Even though you probably read Animal Farm in high school, seeing Luna Theater Company’s Animal Farm will evoke a completely different sensory experience. The theatricality of the play offers the audience a unique experience different from the novel; being physically submersed within the renegade and the hypocrisy evokes a tension unreachable from only a text.
Animal Farm Director and Luna’s Founding and Producing Artist Director Gregory Scott Campbell creates an intricacy and specificity of movement and character that makes this production unique. The animal instinct utilized in the creation of these characters is incredibly detailed, vocally, physically, and theatrically. Campbell creates those specificities, embodied well through the ensemble of actors. The way the multi-character casting was plotted was smart and appropriate. Characters switched onstage and it was so clear from their physicality and voice differentiations that it never distracted from the story.
The entirely female cast execute their multi-faceted performances with comfortability and enjoyment. Each actor plays several characters, clearly indicated by their physicality and vocal distinction. It’s the little things that make the performances distinctive: the hard breathing out and whinnying of the horses in the middle of lines and the hands of the pigs separated at the middle and ring finger in a Star Trek-like fashion, referencing their hooves.

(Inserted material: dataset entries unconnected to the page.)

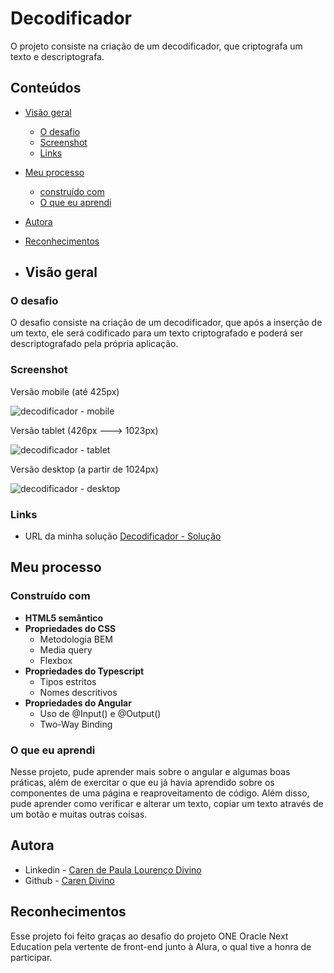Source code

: # Decodificador
O projeto consiste na criação de um decodificador, que criptografa um texto e descriptografa.

## Conteúdos
- [Visão geral](#visão-geral)
  - [O desafio](#o-desafio)
  - [Screenshot](#screenshot)
  - [Links](#links)
- [Meu processo](#meu-processo)
  - [construído com](#construído-com)
  - [O que eu aprendi](#o-que-eu-aprendi)
- [Autora](#autora)
- [Reconhecimentos](#reconhecimentos)

- ## Visão geral

### O desafio
O desafio consiste na criação de um decodificador, que após a inserção de um texto, ele será codificado para um texto criptografado e poderá ser descriptografado pela própria aplicação.

### Screenshot

Versão mobile (até 425px)

![decodificador - mobile](https://github.com/user-attachments/assets/f047ec9b-f328-4a30-af15-f9a3768d7411)

Versão tablet (426px ---> 1023px)

![decodificador - tablet](https://github.com/user-attachments/assets/5c8b0d40-fcfc-4319-b8b6-b8502d61f224)

Versão desktop (a partir de 1024px)

![decodificador - desktop](https://github.com/user-attachments/assets/b353c1be-4f88-46d3-ae73-580620a04f99)

### Links

- URL da minha solução [Decodificador - Solução](https://decodificador-lake.vercel.app/)

## Meu processo

### Construído com

- **HTML5 semântico**
- **Propriedades do CSS**
  - Metodologia BEM
  - Media query
  - Flexbox
- **Propriedades do Typescript**
  - Tipos estritos
  - Nomes descritivos
- **Propriedades do Angular**
  - Uso de @Input() e @Output()
  - Two-Way Binding
 
### O que eu aprendi

Nesse projeto, pude aprender mais sobre o angular e algumas boas práticas, além de exercitar o que eu já havia aprendido sobre os componentes de uma página e reaproveitamento de código. Além disso, pude aprender como verificar e alterar um texto, copiar um texto através de um botão e muitas outras coisas.

## Autora

- Linkedin - [Caren de Paula Lourenço Divino](https://www.linkedin.com/in/carendvn/)
- Github - [Caren Divino](https://github.com/caredvn)

## Reconhecimentos

Esse projeto foi feito graças ao desafio do projeto ONE Oracle Next Education pela vertente de front-end junto à Alura, o qual tive a honra de participar.

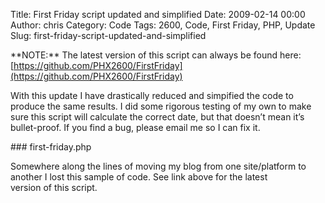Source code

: Title: First Friday script updated and simplified
Date: 2009-02-14 00:00
Author: chris
Category: Code
Tags: 2600, Code, First Friday, PHP, Update
Slug: first-friday-script-updated-and-simplified

\*\*NOTE:\*\* The latest version of this script can always be found
here:
[https://github.com/PHX2600/FirstFriday](https://github.com/PHX2600/FirstFriday)

With this update I have drastically reduced and simpified the code to
produce the same results. I did some rigorous testing of my own to make
sure this script will calculate the correct date, but that doesn’t mean
it’s bullet-proof. If you find a bug, please email me so I can fix it.

\#\#\# first-friday.php

Somewhere along the lines of moving my blog from one site/platform to  
another I lost this sample of code. See link above for the latest  
version of this script.
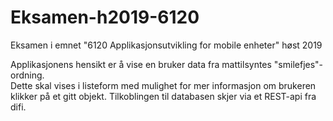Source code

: # Eksamen-h2019-6120
Eksamen i emnet "6120 Applikasjonsutvikling for mobile enheter" høst 2019

Applikasjonens hensikt er å vise en bruker data fra mattilsyntes "smilefjes"-ordning. <br>
Dette skal vises i listeform med mulighet for mer informasjon om brukeren klikker på et gitt objekt.
Tilkoblingen til databasen skjer via et REST-api fra difi.

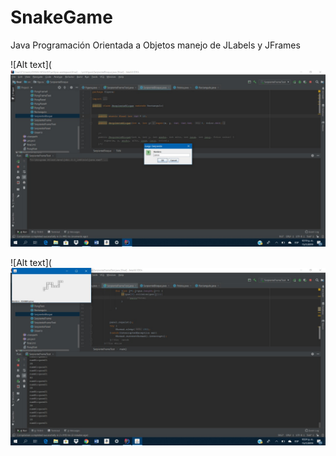 # SnakeGame
Java Programación Orientada a Objetos manejo de JLabels y JFrames



  ![Alt text](  ![Alt text](https://github.com/JohnnHidalgo/SnakeGame/blob/master/Img1.jpeg)
  
  ![Alt text](  ![Alt text](https://github.com/JohnnHidalgo/SnakeGame/blob/master/Img2.jpeg)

Tori Mittelman’s performance of the revolt leader Napoleon has a clear through line and development that drives the show entirely, with help from her perfectly psychotic mouthpiece Squealor (Michelle Pauls). Isabella Fehlandt specifically executes all of her characters convincing, my favorite being the subversive horse Molly. She plays a huge variety, from Moses the Raven to Pilkington the farmer-next-door, and clearly has a specific voice, face alteration, and backstory for each.
The rest of the talented Animal Farm cast included fine performances from Katherine Perry (Boxer), Kelly McCaughan (Clover), and Sarah Knittel (Snowball/Benjamin).
Scenic design by Dirk Durossette is a forced perspective unit set, giving the ability to change time and place easily. It was just the right amount of literal, with bales of hay throughout, and abstract, geometric and eye catching shapes, for the world where pigs make the rules. A simple light plot of mostly LEDs gives way to a malleable and deliberate lighting design by John Allerheiligen. Specifically the use of the scrim in the windows of the house in conjunction with the upstage lighting allows for shadow acting in perfectly selected scenes, a good example of the clear collaboration happening at Luna.
The costumes are humanoid pieces constructed in intelligent ways referencing the animals, but only when you look closely, such as two buns on the top of the head to reference the pigs’ ears. While I wish there was maybe more references to the animal being played, I also understand almost all of the actors play multiple characters and the need to be malleable, including switches onstage, which was well utilized for this show.
Animal Farm creates a new set of rules in this world they create onstage. With its solid performances, specificity, and clear direction, I recommend you take a trip down to 8th and Bainbridge to see Luna Theater Company’s powerful and stunning Animal Farm.
Running Time: 75 minutes, with no intermission.